The question wrestling its way through the crevices of the Swiss Alps in Davos this week is one that has dogged American politics for a decade: Does appeasing President Donald Trump buy security, or does it only invite further demands that eventually undermine or risk one’s own mission?
For Republican lawmakers, American business executives and university leaders, the answer has long been clear in practice, if not principle: Avoid raising ire. Make concessions where possible. Hope that quiet acquiescence will spare you the next attack.
Now, one year into Trump’s second term, with renewed territorial ambitions and threats of economic warfare against America’s closest allies, that same calculation is ricocheting throughout the democratic world — with some longtime U.S. allies reaching a different conclusion.
The paradigm has shifted, Canadian Prime Minister Mark Carney declared at the World Economic Forum this week, warning world leaders against the instinct to “go along to get along, to accommodate, to avoid trouble, to hope that compliance will buy safety” in the face of American antagonism. “It won’t.”
It was the bluntest articulation yet of what has become unmistakable: America’s closest allies are debating whether appeasement of President Donald Trump’s expansionist threats and economic coercion will buy safety — or invite relentless accommodations that risk their own futures.
On Wednesday, addressing global leaders from the same stage in Switzerland, Trump declared: “All the United States is asking for is a place called Greenland.”
He went on to call it “our territory” — a striking claim about land that belongs to Denmark, a NATO ally.
Carney urged the globe’s non-superpowers to view this as a moment of reckoning — one in which it’s understood that long-trusted security alliances have concretely shifted in the face of American demands and that “if you are [a country] not at the table, we’re on the menu.”
Trump, in response, taunted his Canadian counterpart effectively affirming the thesis of his speech. “Canada lives because of the United States,” Trump said. “Remember that, Mark, the next time you make your statements.”
The exchange encapsulated a broader reckoning among America’s traditional partners about the transactional approach that has defined Trump’s wielding of power at home — and whether it can or should be replicated abroad.
A strategy born in Washington
For the last decade in American politics, the appease-Trump model has prevailed as the overwhelming posture taken by Republican Party leaders to dealing with the president. Time and again, elected officials who initially expressed private dismay at his norm-breaking behavior ultimately concluded that resistance was either futile or politically fatal.

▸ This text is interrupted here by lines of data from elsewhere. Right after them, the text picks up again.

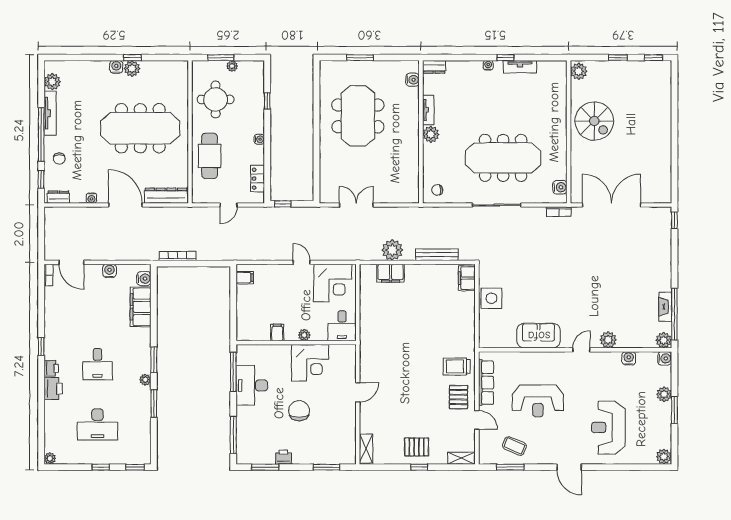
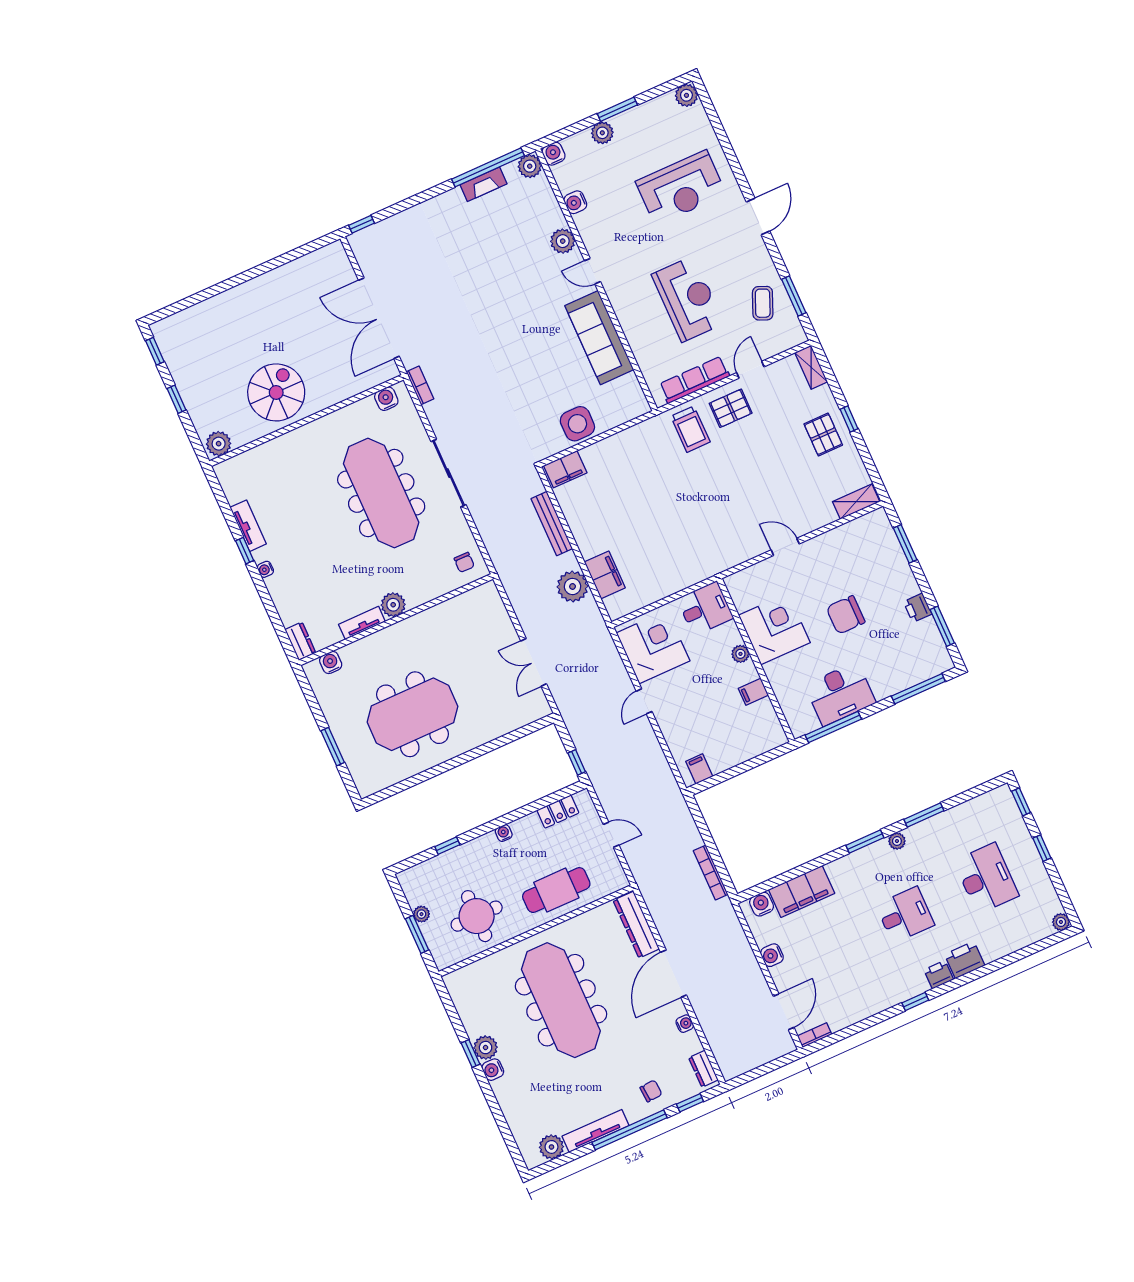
sofa: (539, 336) -> (599, 338), width x1.36

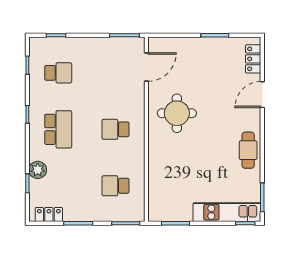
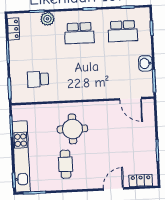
washbasin: (102, 46) -> (145, 63), added
school desk: (58, 73) -> (123, 31), width x1.85
door: (262, 95) -> (113, 189), hinge flipped
round table: (177, 113) -> (72, 129), moved
school desk: (115, 129) -> (81, 77), removed
cafe table: (248, 150) -> (66, 164), moved, turned 90
school desk: (115, 186) -> (38, 79), turned -90
kitchen unit: (227, 212) -> (21, 156), width x1.36

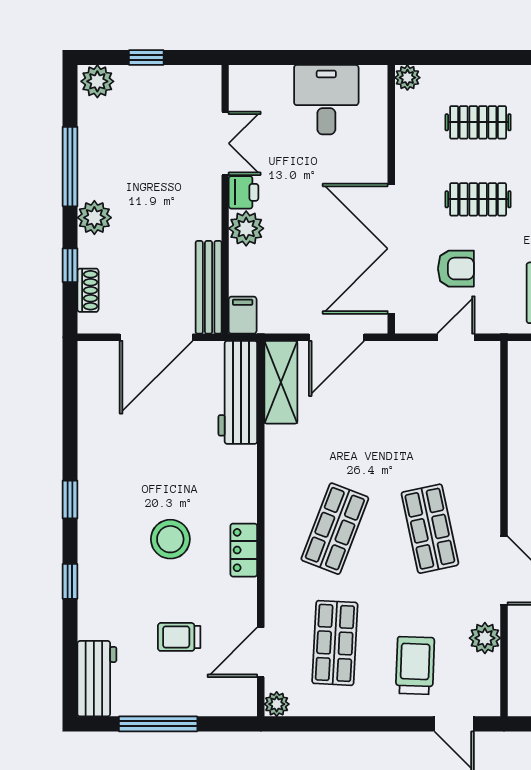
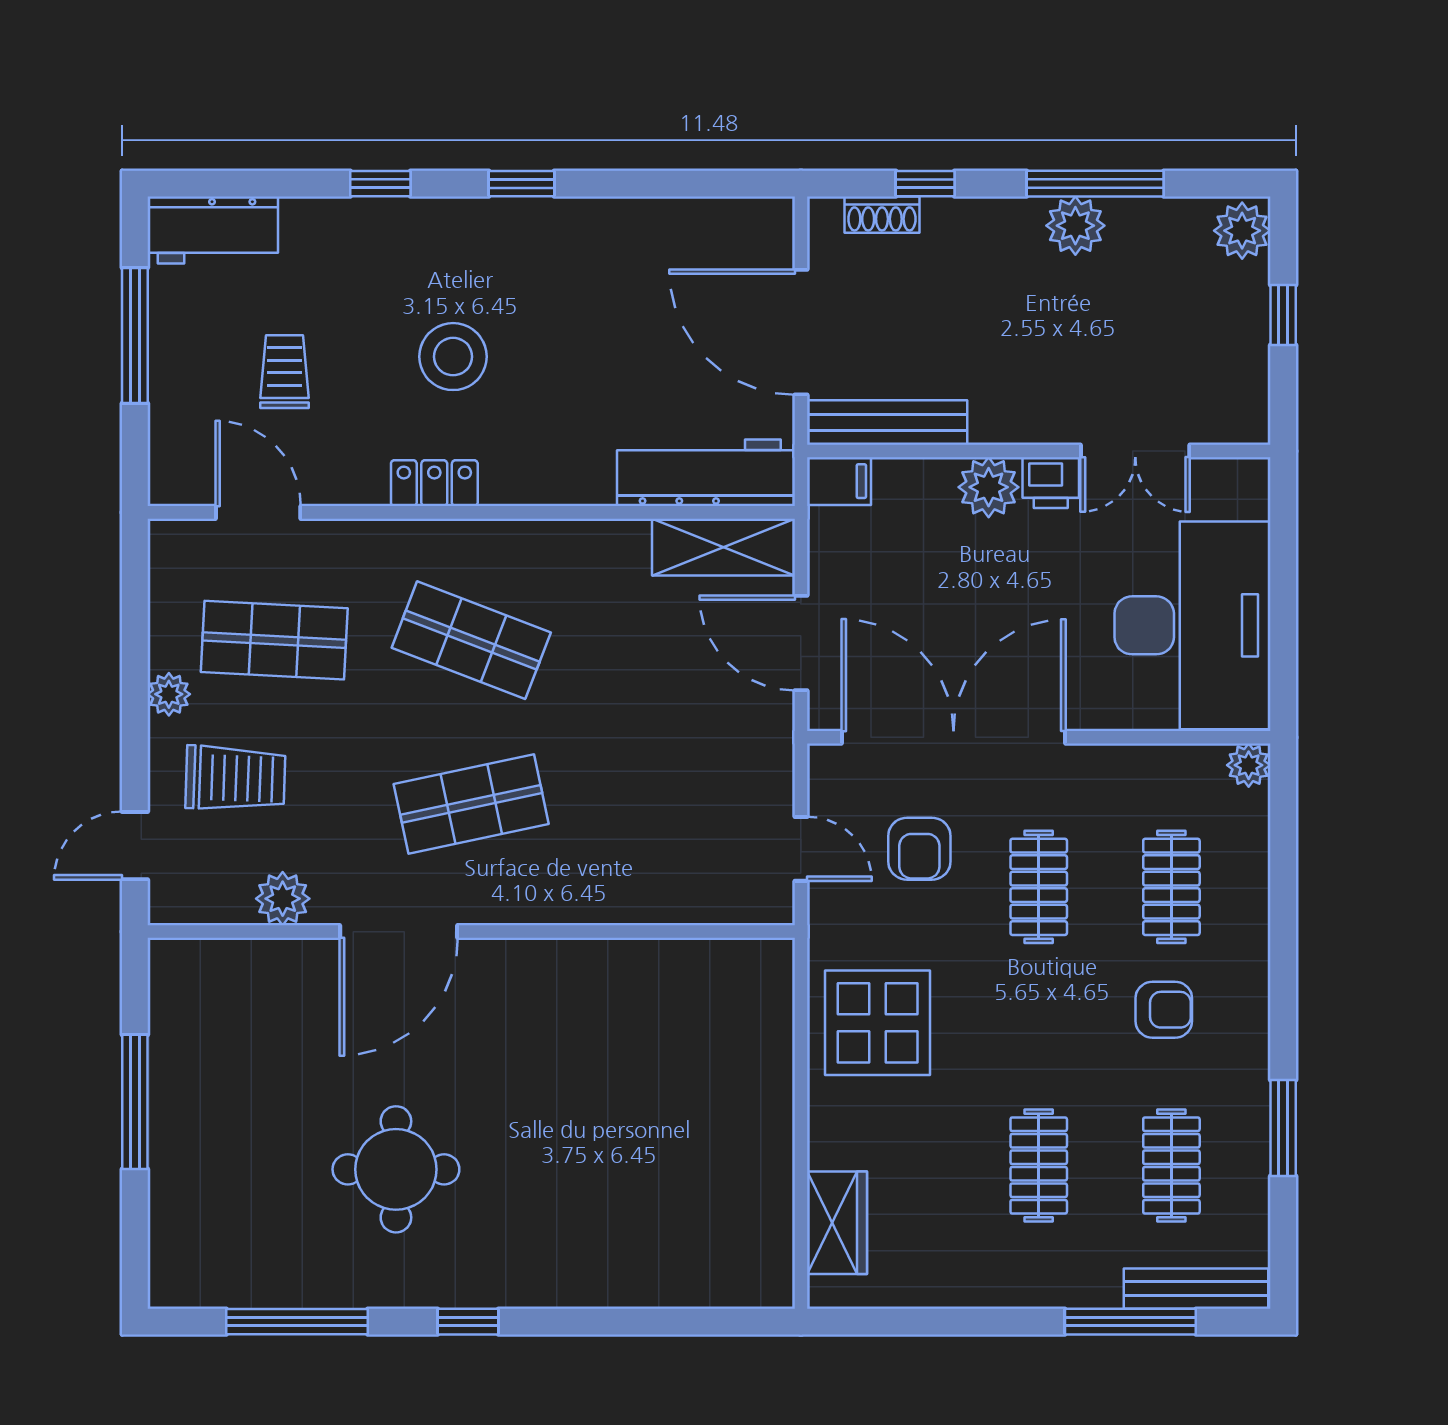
desk: (326, 100) -> (1192, 625), width x1.87, depth x1.30
plant: (94, 218) -> (1075, 226), moved
plant: (277, 704) -> (169, 694), moved

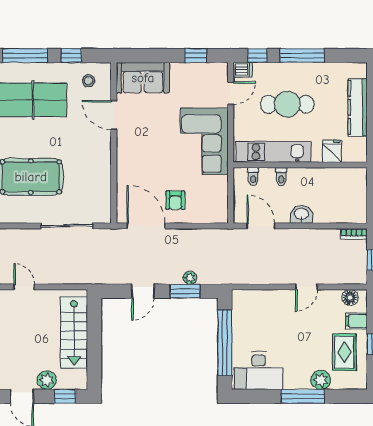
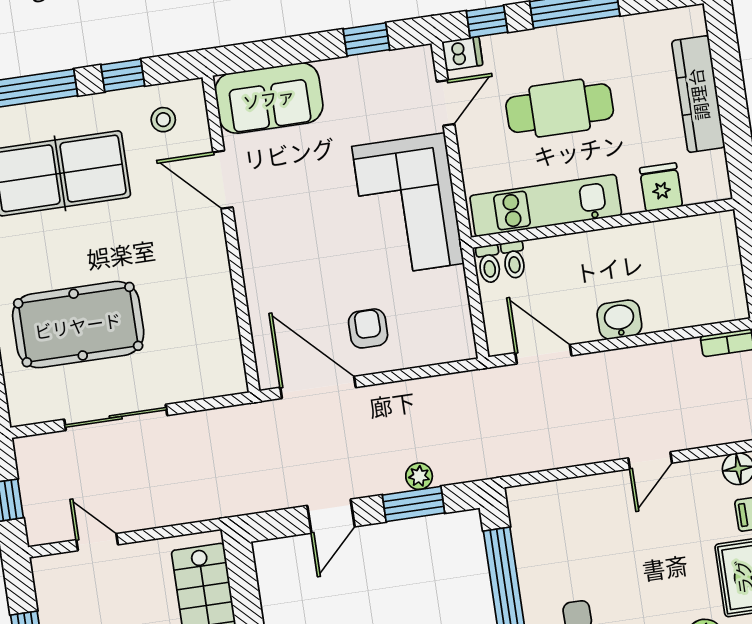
toilet: (281, 177) -> (489, 264), moved
armchair: (175, 200) -> (368, 328), turned 180
sliding door: (67, 226) -> (116, 417), moved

Those few who challenged him openly — including former Reps. Liz Cheney and Adam Kinzinger, or former Sens. Mitt Romney and Jeff Flake — found themselves isolated, their political careers cut short or their influence within the party eviscerated.
Flake, one of his earliest conservative defectors, captured the dynamic in 2017, when he announced he would not seek another term in office. In his book, “Conscience of a Conservative,” Flake wrote that “Too often [we in Congress] observe the unfolding drama along with the rest of the country, passively, all but saying, ‘Someone should do something!’ without seeming to realize that that someone is us. And so, that unnerving silence in the face of an erratic executive branch is an abdication, and those in positions of leadership bear particular responsibility.”
Since President Trump’s return to power in 2025, that silence has calcified into standard operating procedure.
The pattern now extends well beyond Capitol Hill. Across American institutions, a calculus of accommodation has taken hold.